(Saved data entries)
++++++++
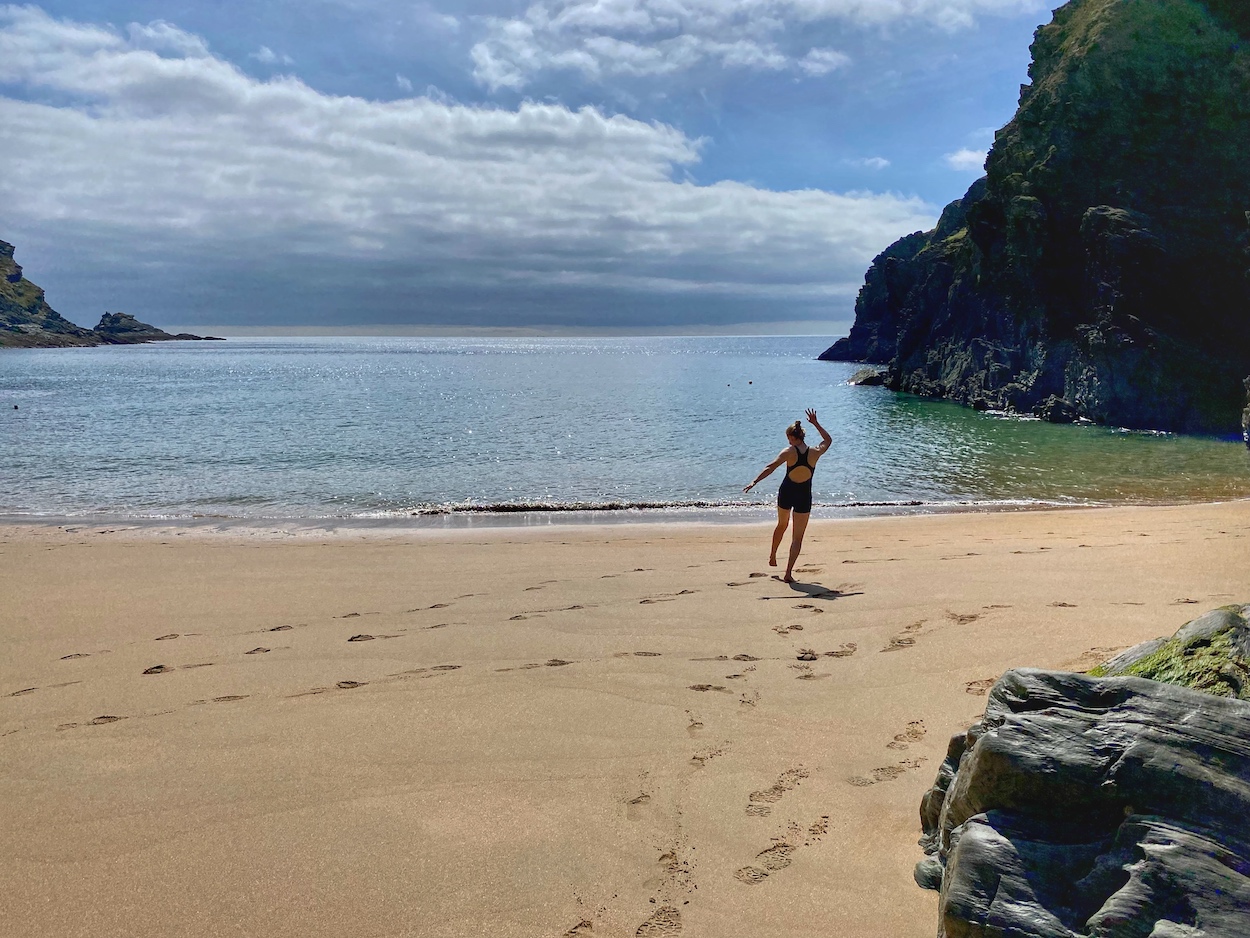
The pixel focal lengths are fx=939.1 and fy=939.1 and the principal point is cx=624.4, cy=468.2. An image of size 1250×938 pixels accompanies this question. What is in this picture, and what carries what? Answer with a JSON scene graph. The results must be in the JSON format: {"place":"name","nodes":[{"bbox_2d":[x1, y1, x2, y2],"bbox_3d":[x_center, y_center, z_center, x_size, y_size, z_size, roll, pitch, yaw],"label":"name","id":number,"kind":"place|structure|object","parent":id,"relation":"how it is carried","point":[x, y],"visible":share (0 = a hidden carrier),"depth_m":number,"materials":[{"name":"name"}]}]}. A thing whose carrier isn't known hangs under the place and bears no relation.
{"place":"outdoors","nodes":[
{"label":"outdoors","id":0,"kind":"place"},
{"bbox_2d":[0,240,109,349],"label":"rocky headland","id":1,"kind":"structure","parent":0,"point":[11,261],"materials":[{"name":"stone"}]},
{"bbox_2d":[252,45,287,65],"label":"cloud","id":2,"kind":"structure","parent":0,"point":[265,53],"materials":[{"name":"white"}]},
{"bbox_2d":[0,10,943,317],"label":"cloud","id":3,"kind":"structure","parent":0,"point":[71,145],"materials":[{"name":"white"}]},
{"bbox_2d":[0,0,1080,330],"label":"sky","id":4,"kind":"structure","parent":0,"point":[912,177],"materials":[{"name":"blue"}]},
{"bbox_2d":[0,334,1249,523],"label":"sea","id":5,"kind":"structure","parent":0,"point":[231,382],"materials":[{"name":"liquid"}]},
{"bbox_2d":[11,403,18,410],"bbox_3d":[-22.487,-2.302,34.570,0.325,0.278,0.342,0,8,-1],"label":"buoy","id":6,"kind":"object","parent":5,"relation":"on","point":[16,408],"visible":0.99,"depth_m":34.50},
{"bbox_2d":[93,311,222,343],"label":"rocky islet","id":7,"kind":"object","parent":5,"relation":"in","point":[135,324],"visible":0.89,"materials":[{"name":"grey stone"}]},
{"bbox_2d":[393,497,923,515],"label":"wave","id":8,"kind":"object","parent":5,"relation":"in","point":[518,508],"visible":0.64,"materials":[{"name":"grey liquid"}]},
{"bbox_2d":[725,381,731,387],"label":"buoy","id":9,"kind":"object","parent":5,"relation":"on","point":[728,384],"visible":0.99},
{"bbox_2d":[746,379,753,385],"label":"buoy","id":10,"kind":"object","parent":5,"relation":"on","point":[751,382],"visible":0.99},
{"bbox_2d":[847,366,888,386],"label":"rock","id":11,"kind":"object","parent":5,"relation":"in","point":[863,374],"visible":0.57,"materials":[{"name":"grey stone"}]},
{"bbox_2d":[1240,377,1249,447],"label":"rock","id":12,"kind":"object","parent":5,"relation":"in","point":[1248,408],"visible":0.99,"depth_m":20.55,"materials":[{"name":"grey stone"}]},
{"bbox_2d":[1,502,1249,937],"label":"sand beach","id":13,"kind":"structure","parent":0,"point":[578,547],"materials":[{"name":"beige sand"}]},
{"bbox_2d":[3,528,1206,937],"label":"footprints","id":14,"kind":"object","parent":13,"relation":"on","point":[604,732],"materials":[{"name":"beige sand"}]},
{"bbox_2d":[744,410,832,583],"bbox_3d":[1.622,0.292,9.295,0.806,1.588,1.021,0,8,-1],"label":"woman","id":15,"kind":"object","parent":13,"relation":"on","point":[793,476],"visible":0.98,"depth_m":9.14},
{"bbox_2d":[916,663,1249,937],"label":"large rock","id":16,"kind":"object","parent":13,"relation":"on","point":[1028,721],"visible":0.97,"depth_m":2.93,"materials":[{"name":"grey stone"}]},
{"bbox_2d":[1090,603,1249,699],"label":"mossy rock","id":17,"kind":"object","parent":13,"relation":"on","point":[1194,624],"visible":0.44,"depth_m":4.29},
{"bbox_2d":[467,0,1043,91],"label":"cloud","id":18,"kind":"structure","parent":0,"point":[578,11],"materials":[{"name":"white"}]},
{"bbox_2d":[856,155,890,169],"label":"cloud","id":19,"kind":"structure","parent":0,"point":[881,161],"materials":[{"name":"white"}]},
{"bbox_2d":[944,146,988,171],"label":"cloud","id":20,"kind":"structure","parent":0,"point":[958,158],"materials":[{"name":"white"}]},
{"bbox_2d":[819,0,1249,441],"label":"cliff","id":21,"kind":"structure","parent":0,"point":[1101,216],"materials":[{"name":"stone"}]}
]}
++++++++
Work required
Full copy, no pictures: write out each line of the data exactly as it stands.

Your response
The pixel focal lengths are fx=939.1 and fy=939.1 and the principal point is cx=624.4, cy=468.2. An image of size 1250×938 pixels accompanies this question. What is in this picture, and what carries what? Answer with a JSON scene graph. The results must be in the JSON format: {"place":"name","nodes":[{"bbox_2d":[x1, y1, x2, y2],"bbox_3d":[x_center, y_center, z_center, x_size, y_size, z_size, roll, pitch, yaw],"label":"name","id":number,"kind":"place|structure|object","parent":id,"relation":"how it is carried","point":[x, y],"visible":share (0 = a hidden carrier),"depth_m":number,"materials":[{"name":"name"}]}]}. A thing whose carrier isn't known hangs under the place and bears no relation.
{"place":"outdoors","nodes":[
{"label":"outdoors","id":0,"kind":"place"},
{"bbox_2d":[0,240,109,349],"label":"rocky headland","id":1,"kind":"structure","parent":0,"point":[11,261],"materials":[{"name":"stone"}]},
{"bbox_2d":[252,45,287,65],"label":"cloud","id":2,"kind":"structure","parent":0,"point":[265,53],"materials":[{"name":"white"}]},
{"bbox_2d":[0,10,943,317],"label":"cloud","id":3,"kind":"structure","parent":0,"point":[71,145],"materials":[{"name":"white"}]},
{"bbox_2d":[0,0,1080,330],"label":"sky","id":4,"kind":"structure","parent":0,"point":[912,177],"materials":[{"name":"blue"}]},
{"bbox_2d":[0,334,1249,523],"label":"sea","id":5,"kind":"structure","parent":0,"point":[231,382],"materials":[{"name":"liquid"}]},
{"bbox_2d":[11,403,18,410],"bbox_3d":[-22.487,-2.302,34.570,0.325,0.278,0.342,0,8,-1],"label":"buoy","id":6,"kind":"object","parent":5,"relation":"on","point":[16,408],"visible":0.99,"depth_m":34.50},
{"bbox_2d":[93,311,222,343],"label":"rocky islet","id":7,"kind":"object","parent":5,"relation":"in","point":[135,324],"visible":0.89,"materials":[{"name":"grey stone"}]},
{"bbox_2d":[393,497,923,515],"label":"wave","id":8,"kind":"object","parent":5,"relation":"in","point":[518,508],"visible":0.64,"materials":[{"name":"grey liquid"}]},
{"bbox_2d":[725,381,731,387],"label":"buoy","id":9,"kind":"object","parent":5,"relation":"on","point":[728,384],"visible":0.99},
{"bbox_2d":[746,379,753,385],"label":"buoy","id":10,"kind":"object","parent":5,"relation":"on","point":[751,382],"visible":0.99},
{"bbox_2d":[847,366,888,386],"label":"rock","id":11,"kind":"object","parent":5,"relation":"in","point":[863,374],"visible":0.57,"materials":[{"name":"grey stone"}]},
{"bbox_2d":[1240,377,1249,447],"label":"rock","id":12,"kind":"object","parent":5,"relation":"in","point":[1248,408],"visible":0.99,"depth_m":20.55,"materials":[{"name":"grey stone"}]},
{"bbox_2d":[1,502,1249,937],"label":"sand beach","id":13,"kind":"structure","parent":0,"point":[578,547],"materials":[{"name":"beige sand"}]},
{"bbox_2d":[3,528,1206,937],"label":"footprints","id":14,"kind":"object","parent":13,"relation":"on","point":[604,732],"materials":[{"name":"beige sand"}]},
{"bbox_2d":[744,410,832,583],"bbox_3d":[1.622,0.292,9.295,0.806,1.588,1.021,0,8,-1],"label":"woman","id":15,"kind":"object","parent":13,"relation":"on","point":[793,476],"visible":0.98,"depth_m":9.14},
{"bbox_2d":[916,663,1249,937],"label":"large rock","id":16,"kind":"object","parent":13,"relation":"on","point":[1028,721],"visible":0.97,"depth_m":2.93,"materials":[{"name":"grey stone"}]},
{"bbox_2d":[1090,603,1249,699],"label":"mossy rock","id":17,"kind":"object","parent":13,"relation":"on","point":[1194,624],"visible":0.44,"depth_m":4.29},
{"bbox_2d":[467,0,1043,91],"label":"cloud","id":18,"kind":"structure","parent":0,"point":[578,11],"materials":[{"name":"white"}]},
{"bbox_2d":[856,155,890,169],"label":"cloud","id":19,"kind":"structure","parent":0,"point":[881,161],"materials":[{"name":"white"}]},
{"bbox_2d":[944,146,988,171],"label":"cloud","id":20,"kind":"structure","parent":0,"point":[958,158],"materials":[{"name":"white"}]},
{"bbox_2d":[819,0,1249,441],"label":"cliff","id":21,"kind":"structure","parent":0,"point":[1101,216],"materials":[{"name":"stone"}]}
]}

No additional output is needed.